BYU 2007 Annual Family History & Genealogy conference         www.alanmann.com/articles  

Friday, 3 August 2007                                                                                         11:00 am - 12:00

                                 

Beyond Google:

Using Internet Search Engines

 

The Internet is the richest source of genealogical information available today. The amount, scope, and availability of data are staggering, even incomprehensible. It is virtually certain there is valid information about your ancestors on the Internet that you don’t have. Information that we would probably want if only we knew it was there. So how can we find it? That’s the topic of this session.

What is a Search Engine?

While search engine can be correctly used in several different ways, the most common usage is a web tool used to find web pages on a specific topic. It is important to understand what a search engine is, what it includes, and how to best use it. The answers to these questions may vary between each search engine. Generally, a search engine indexes web sites it has been able to identify and index. Some search engines index every word, some index only the first page, and a few just the first few sentences.

Companies and individuals with web sites notify the search engines about their sites because they want people to find out about their site. Search engines also use spiders or robots—tools that go looking around the Internet, capturing pages and then indexing them. Beware—not all search engines are equal. Some index the first few sentences of a web page only. Others index every word. No search engine indexes all of the web. Some have billions of pages and others only have a few hundred million…

Search engines are not designed specifically for genealogy, but rather search for whatever words you input to search. Originally, while a search engine could index the name Richard Poor, it wouldn’t be able to distinguish between a person by that name, Poor Richard’s almanac, and a play that had the line “Alas, poor Richard…” Once when searching for wills left by my Brooks family ancestors, a search engine confidently directed me to a page where I found the sentence “Garth Brooks will be appearing…” Search engines are becoming more sophisticated and some ability to distinguish is being designed into their search findings. There are some tricks to using search engines. Use unusual names whenever possible (see sidebar).

The best known search engine today is Google. Google indexes every word on the sites that it has copied. It is estimated that Google’s 4 billion + indexed pages represents somewhere in the area of 15-20% of the web. That means that over 80% of the web remains unrepresented in Google!
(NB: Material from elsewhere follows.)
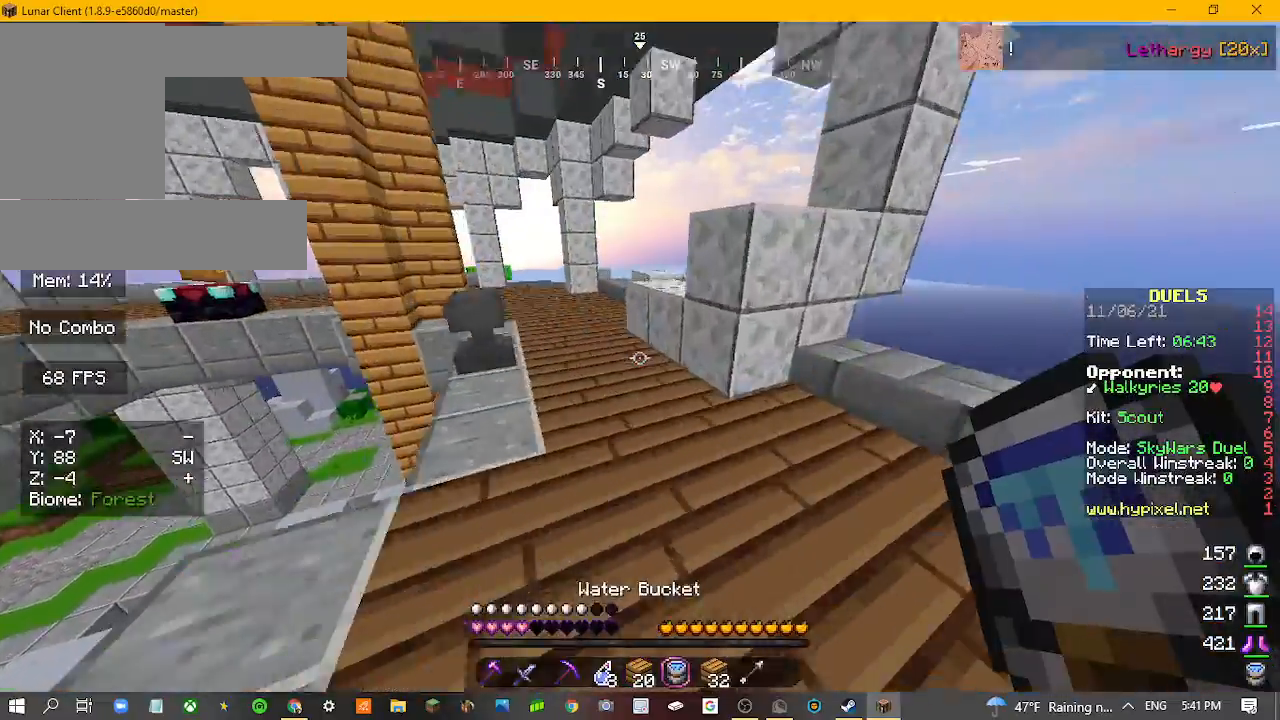
{"keys": ["w"], "mouse": [], "events": []}
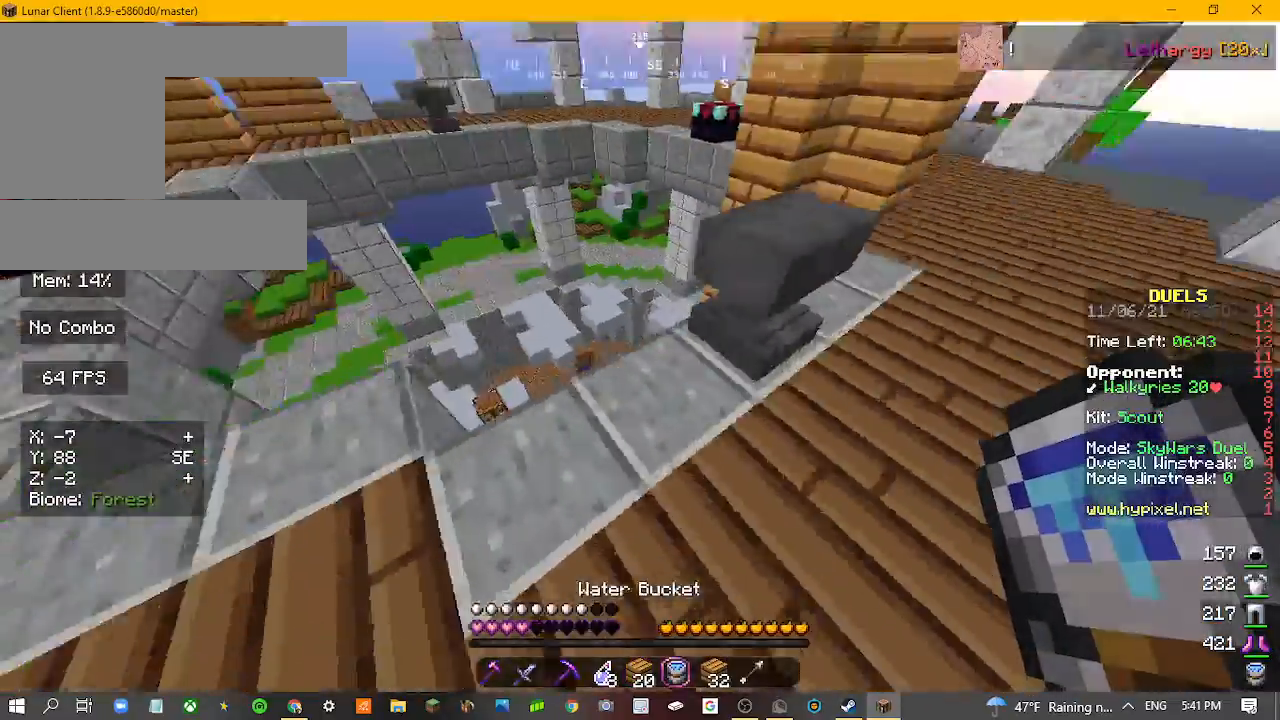
{"keys": ["w"], "mouse": [], "events": []}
Consider using more than just Google first because no search engine indexes more than 20% of the web and second because none of them index the SAME 20% or less, there are sites on each that may not be listed on others. Another reason is that there are different methods of searching—different ways to apply your search terms. You need to read the help page, search tips and experiment with each search engine to find the best way to use that search engine.

In addition, there are nearly a million other search engines. Some are specialized, some are general. The major four are Google, Yahoo, Ask, and Live (formerly MSN). General information with links to search tips can be found at www.geocities.com/familyhistory.geo/search2006.htm.

The lines between different types of search engines are blurring. The various types have been adopting the features and some of the functions of the other types, making distinctions almost nonexistent. Nonetheless, it would be worthwhile to look at four special types or characteristics of search engines, namely metasearch, clustering, federated, and custom searching.

Metasearching

Originally, a metasearch engine is one in which you submit keywords in its search box, and it then transmits your search to several individual search engines simultaneously. Within a few seconds, you get back results that came from several search engines. Metasearch engines do not have their own index or database of Web pages; they send your search terms to those kept by search engine companies, then combine the results from their indexes.

Merriam Webster defines meta as more comprehensive : transcending <metapsychological> -- usually used with the name of a discipline to designate a new but related discipline designed to deal critically with the original one. Therefore, a metasearch would a comprehensive or transcending search, or, in other words, a search which includes more than one search.

Single Site MetaSearch. Here, we can talk about Ancestry, Heritage Quest Online, FamilySearch, RootsWeb, USGenWeb Archive, or a variety of other web sites. These are sites that have a lot of databases, but have a tool that will search through and present results from all of the different databases.

Multiple Site MetaSearch. What you need to know about metasearching is that the quality of their results depends on what they search and how they organize the results. A metasearch cannot be better than the sum of the individual databases they query. What makes a good Internet metasearch is an engine that searches good databases, accepts complex searches, integrates results well, eliminates duplicates, and offers additional features such as clustering by subjects within your search results.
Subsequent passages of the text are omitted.